__Data listing__.
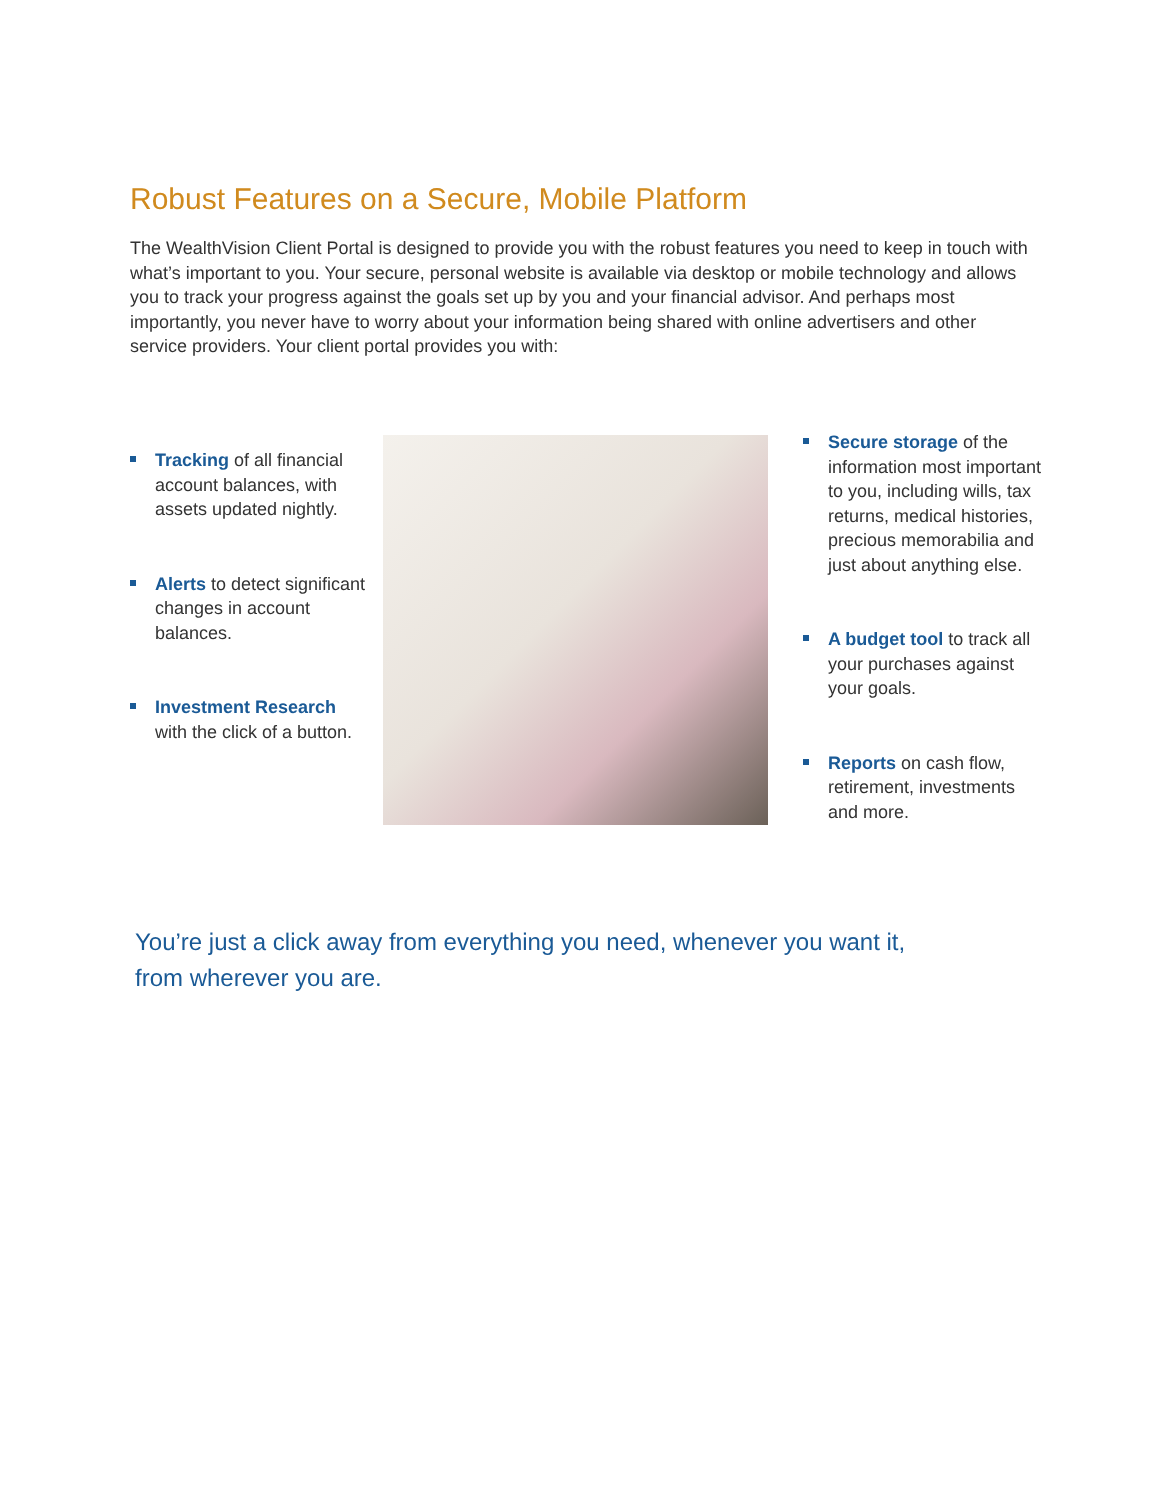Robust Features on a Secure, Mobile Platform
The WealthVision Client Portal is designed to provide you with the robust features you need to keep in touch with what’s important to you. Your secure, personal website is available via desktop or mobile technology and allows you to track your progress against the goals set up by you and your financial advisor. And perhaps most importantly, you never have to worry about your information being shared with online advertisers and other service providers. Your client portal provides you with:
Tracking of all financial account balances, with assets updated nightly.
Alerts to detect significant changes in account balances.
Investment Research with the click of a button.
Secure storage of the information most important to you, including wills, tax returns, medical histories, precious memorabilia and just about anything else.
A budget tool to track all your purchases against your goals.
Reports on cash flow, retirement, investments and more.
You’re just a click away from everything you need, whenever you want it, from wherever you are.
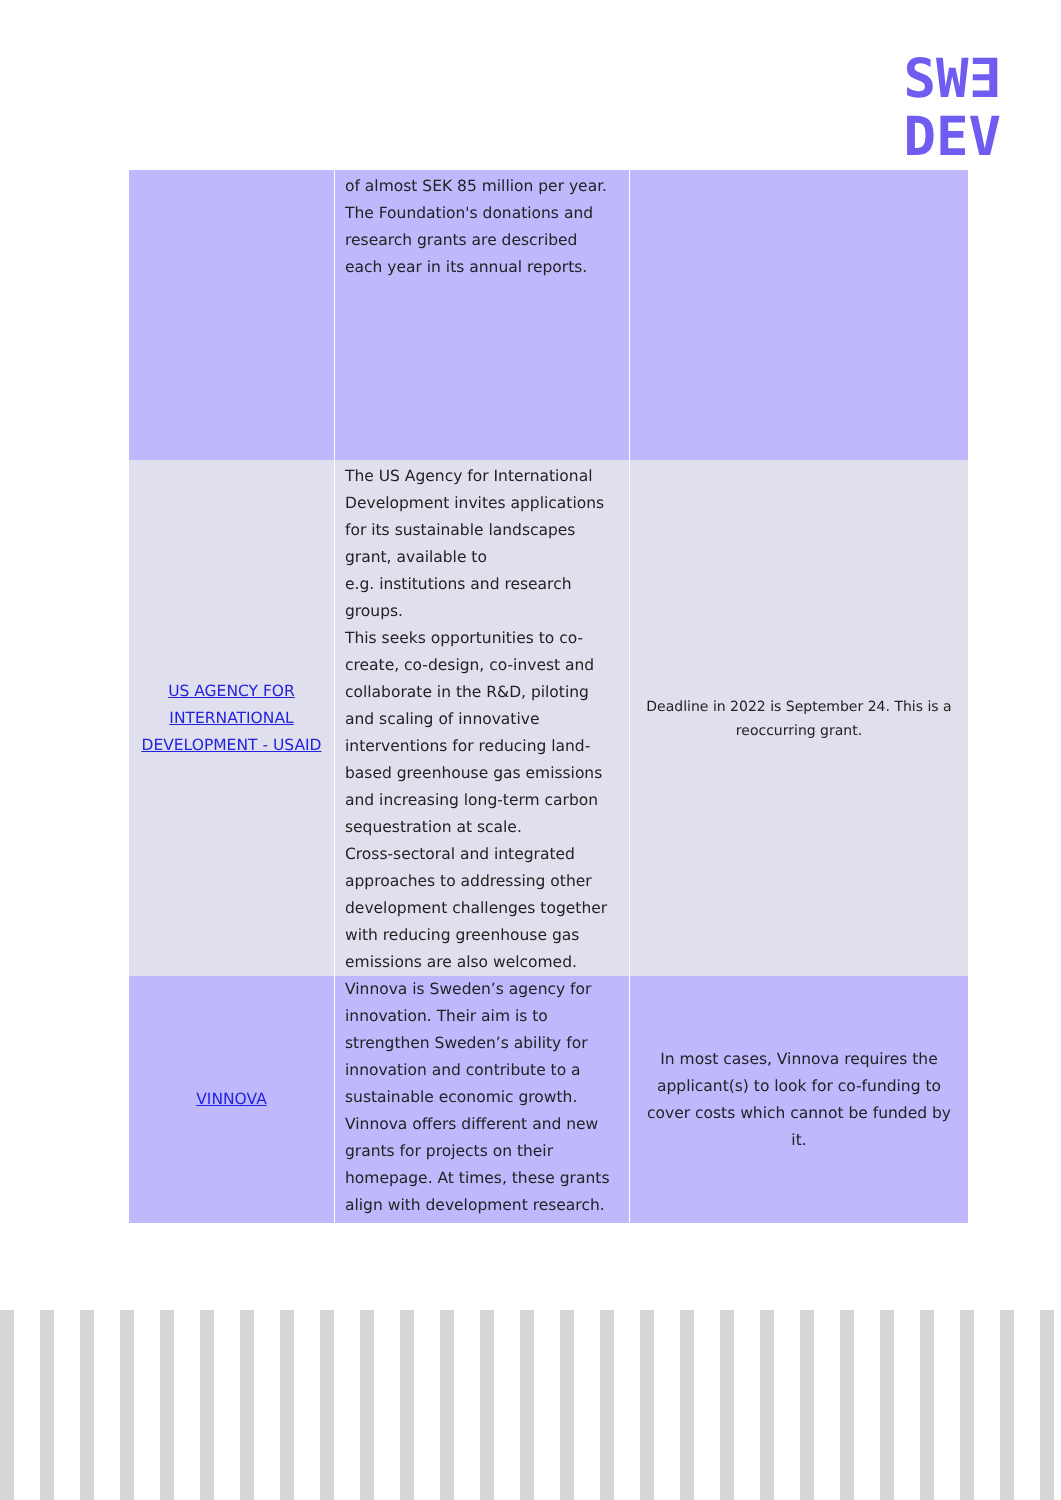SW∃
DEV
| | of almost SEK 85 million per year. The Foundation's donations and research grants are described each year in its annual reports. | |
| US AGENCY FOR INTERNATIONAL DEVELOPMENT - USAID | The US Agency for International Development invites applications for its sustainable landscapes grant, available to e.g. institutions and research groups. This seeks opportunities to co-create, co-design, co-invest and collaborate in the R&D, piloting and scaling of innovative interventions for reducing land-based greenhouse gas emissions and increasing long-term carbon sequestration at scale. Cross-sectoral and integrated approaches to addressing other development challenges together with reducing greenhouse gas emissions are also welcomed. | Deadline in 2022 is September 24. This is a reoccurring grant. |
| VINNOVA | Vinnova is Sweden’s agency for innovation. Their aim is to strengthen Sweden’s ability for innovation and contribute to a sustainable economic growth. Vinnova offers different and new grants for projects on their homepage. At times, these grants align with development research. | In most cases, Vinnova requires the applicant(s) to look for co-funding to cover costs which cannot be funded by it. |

__What is expected__. Give each record above back word for word, but carry over none of the pictures.

__Written solution__.
Robust Features on a Secure, Mobile Platform
The WealthVision Client Portal is designed to provide you with the robust features you need to keep in touch with what’s important to you. Your secure, personal website is available via desktop or mobile technology and allows you to track your progress against the goals set up by you and your financial advisor. And perhaps most importantly, you never have to worry about your information being shared with online advertisers and other service providers. Your client portal provides you with:
Tracking of all financial account balances, with assets updated nightly.
Alerts to detect significant changes in account balances.
Investment Research with the click of a button.
Secure storage of the information most important to you, including wills, tax returns, medical histories, precious memorabilia and just about anything else.
A budget tool to track all your purchases against your goals.
Reports on cash flow, retirement, investments and more.
You’re just a click away from everything you need, whenever you want it, from wherever you are.
SW∃
DEV
| | of almost SEK 85 million per year. The Foundation's donations and research grants are described each year in its annual reports. | |
| US AGENCY FOR INTERNATIONAL DEVELOPMENT - USAID | The US Agency for International Development invites applications for its sustainable landscapes grant, available to e.g. institutions and research groups. This seeks opportunities to co-create, co-design, co-invest and collaborate in the R&D, piloting and scaling of innovative interventions for reducing land-based greenhouse gas emissions and increasing long-term carbon sequestration at scale. Cross-sectoral and integrated approaches to addressing other development challenges together with reducing greenhouse gas emissions are also welcomed. | Deadline in 2022 is September 24. This is a reoccurring grant. |
| VINNOVA | Vinnova is Sweden’s agency for innovation. Their aim is to strengthen Sweden’s ability for innovation and contribute to a sustainable economic growth. Vinnova offers different and new grants for projects on their homepage. At times, these grants align with development research. | In most cases, Vinnova requires the applicant(s) to look for co-funding to cover costs which cannot be funded by it. |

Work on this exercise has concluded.